Joseph Rene Edward Trudell (January 31, 1919 – July 25, 1984) was a Canadian professional ice hockey player who played 129 games in the National Hockey League with the New York Rangers.

Biography
Born in Mariapolis, Manitoba, Trudell served in the Canadian military during World War II. Following the war, Trudell joined the New York Rangers senior affiliate, the New York Rovers playing on a line with fellow Manitobans Cal Gardner and Church Russell. Described by the press as 'flashy', the trio were dominate, with all three players being called up to the Rangers and making their debuts on February 10, 1946. From their debut, the three remained intact as a line until December 1947, with the unit being nicknamed 'Whiz Kids' and the 'rover-boy line.'

After spending parts of three seasons with the Rangers, on April 26, 1948, Trudell was traded to the reigning Stanley Cup champion Toronto Maple Leafs, alongside Gardner, Bill Juzda, and the rights to Frank Mathers for Wally Stanowski and Elwyn Morris, who subsequently sold him to the Springfield Indians, where he would play for a final season before retiring at the age of 30.

(Recorded data)
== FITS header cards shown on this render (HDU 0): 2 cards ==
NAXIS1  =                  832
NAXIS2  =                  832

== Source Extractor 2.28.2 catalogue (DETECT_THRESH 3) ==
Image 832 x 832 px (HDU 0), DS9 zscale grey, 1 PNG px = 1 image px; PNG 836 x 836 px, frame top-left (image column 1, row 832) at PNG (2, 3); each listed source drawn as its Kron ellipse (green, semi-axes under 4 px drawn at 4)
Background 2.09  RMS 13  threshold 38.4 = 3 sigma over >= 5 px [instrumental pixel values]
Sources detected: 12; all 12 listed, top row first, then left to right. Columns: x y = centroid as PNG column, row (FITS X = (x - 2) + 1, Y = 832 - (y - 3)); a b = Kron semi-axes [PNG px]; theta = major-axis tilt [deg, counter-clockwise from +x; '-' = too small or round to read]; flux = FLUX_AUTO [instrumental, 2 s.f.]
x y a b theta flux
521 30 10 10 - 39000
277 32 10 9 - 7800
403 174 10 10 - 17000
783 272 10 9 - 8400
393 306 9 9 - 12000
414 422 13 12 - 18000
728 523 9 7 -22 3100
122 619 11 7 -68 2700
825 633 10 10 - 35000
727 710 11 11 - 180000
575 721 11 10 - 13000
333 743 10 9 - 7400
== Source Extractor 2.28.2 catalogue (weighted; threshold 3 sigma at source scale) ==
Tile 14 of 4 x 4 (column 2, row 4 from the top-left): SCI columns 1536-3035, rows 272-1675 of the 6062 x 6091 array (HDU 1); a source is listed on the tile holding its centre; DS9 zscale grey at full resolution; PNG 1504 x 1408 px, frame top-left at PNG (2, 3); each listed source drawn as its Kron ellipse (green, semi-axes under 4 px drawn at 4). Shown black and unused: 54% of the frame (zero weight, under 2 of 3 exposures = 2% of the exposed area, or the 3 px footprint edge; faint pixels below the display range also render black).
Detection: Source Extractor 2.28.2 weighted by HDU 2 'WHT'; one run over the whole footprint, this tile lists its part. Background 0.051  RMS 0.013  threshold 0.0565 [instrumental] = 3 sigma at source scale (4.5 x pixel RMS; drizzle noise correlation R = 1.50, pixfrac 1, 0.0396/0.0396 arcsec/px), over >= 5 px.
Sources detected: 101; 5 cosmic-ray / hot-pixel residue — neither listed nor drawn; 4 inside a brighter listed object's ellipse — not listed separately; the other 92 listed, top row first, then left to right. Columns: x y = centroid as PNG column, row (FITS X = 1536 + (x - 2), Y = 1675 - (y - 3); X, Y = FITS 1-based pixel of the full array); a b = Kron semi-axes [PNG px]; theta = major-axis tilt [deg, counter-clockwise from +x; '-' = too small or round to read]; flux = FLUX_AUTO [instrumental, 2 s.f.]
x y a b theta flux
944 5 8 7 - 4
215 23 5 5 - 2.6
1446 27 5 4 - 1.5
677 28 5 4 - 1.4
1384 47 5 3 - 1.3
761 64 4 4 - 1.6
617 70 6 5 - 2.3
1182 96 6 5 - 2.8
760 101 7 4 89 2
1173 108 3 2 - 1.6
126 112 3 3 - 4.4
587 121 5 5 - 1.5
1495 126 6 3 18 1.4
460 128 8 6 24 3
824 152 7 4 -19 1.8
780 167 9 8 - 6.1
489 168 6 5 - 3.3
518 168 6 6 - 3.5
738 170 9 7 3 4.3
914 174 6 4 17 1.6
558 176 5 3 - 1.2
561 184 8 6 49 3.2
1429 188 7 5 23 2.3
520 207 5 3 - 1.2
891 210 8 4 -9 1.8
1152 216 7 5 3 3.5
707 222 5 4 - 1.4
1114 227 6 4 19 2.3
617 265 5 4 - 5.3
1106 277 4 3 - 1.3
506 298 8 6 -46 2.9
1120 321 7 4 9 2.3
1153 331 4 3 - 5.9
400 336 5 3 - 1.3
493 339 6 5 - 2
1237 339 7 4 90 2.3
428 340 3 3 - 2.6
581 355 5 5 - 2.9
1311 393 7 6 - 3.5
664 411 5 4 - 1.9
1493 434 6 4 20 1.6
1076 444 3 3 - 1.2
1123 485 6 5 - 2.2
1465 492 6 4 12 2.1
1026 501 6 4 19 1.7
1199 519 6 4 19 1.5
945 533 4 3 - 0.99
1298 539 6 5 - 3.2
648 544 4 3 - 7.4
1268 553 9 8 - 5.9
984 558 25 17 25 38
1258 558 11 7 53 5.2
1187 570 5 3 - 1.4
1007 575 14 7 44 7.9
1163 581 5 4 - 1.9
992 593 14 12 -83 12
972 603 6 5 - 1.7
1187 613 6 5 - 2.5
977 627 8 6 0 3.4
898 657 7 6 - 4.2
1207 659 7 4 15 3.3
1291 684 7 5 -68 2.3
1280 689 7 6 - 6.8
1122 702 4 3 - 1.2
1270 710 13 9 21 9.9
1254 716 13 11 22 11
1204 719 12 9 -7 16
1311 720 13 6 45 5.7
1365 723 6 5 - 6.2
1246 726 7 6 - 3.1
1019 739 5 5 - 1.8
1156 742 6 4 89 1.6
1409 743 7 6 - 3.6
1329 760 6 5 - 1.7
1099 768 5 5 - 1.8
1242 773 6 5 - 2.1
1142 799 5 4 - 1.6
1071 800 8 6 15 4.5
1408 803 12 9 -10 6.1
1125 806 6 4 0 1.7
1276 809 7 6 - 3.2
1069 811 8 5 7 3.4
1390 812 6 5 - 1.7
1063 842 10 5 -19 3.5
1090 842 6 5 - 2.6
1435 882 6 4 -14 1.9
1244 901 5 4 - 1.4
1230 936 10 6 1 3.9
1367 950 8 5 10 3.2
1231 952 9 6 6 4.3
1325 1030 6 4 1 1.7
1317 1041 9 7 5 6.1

» INSTRUCTIONS:
- A) According to the Trudell biography, on what date did Trudell, Gardner, and Russell make their Rangers debuts?
- B) For each statement, say yes or no depending on whether the Trudell biography agrees with it, and quote the words that decide it: (i) Trudell was born in Mariapolis, Manitoba. (ii) The line of Trudell, Gardner, and Russell stayed together until December 1948. (iii) Trudell retired at the age of 30.
- C) Please copy the passage of the Trudell biography that begins at the words "After spending parts" and stops after "the age of 30.".
The recorded data has no connection to the Trudell biography.

» FULL ANSWERS:
- A) February 10, 1946

- B)
(i) Yes: "Born in Mariapolis, Manitoba"
(ii) No: "the three remained intact as a line until December 1947"
(iii) Yes: "before retiring at the age of 30"

- C)
After spending parts of three seasons with the Rangers, on April 26, 1948, Trudell was traded to the reigning Stanley Cup champion Toronto Maple Leafs, alongside Gardner, Bill Juzda, and the rights to Frank Mathers for Wally Stanowski and Elwyn Morris, who subsequently sold him to the Springfield Indians, where he would play for a final season before retiring at the age of 30.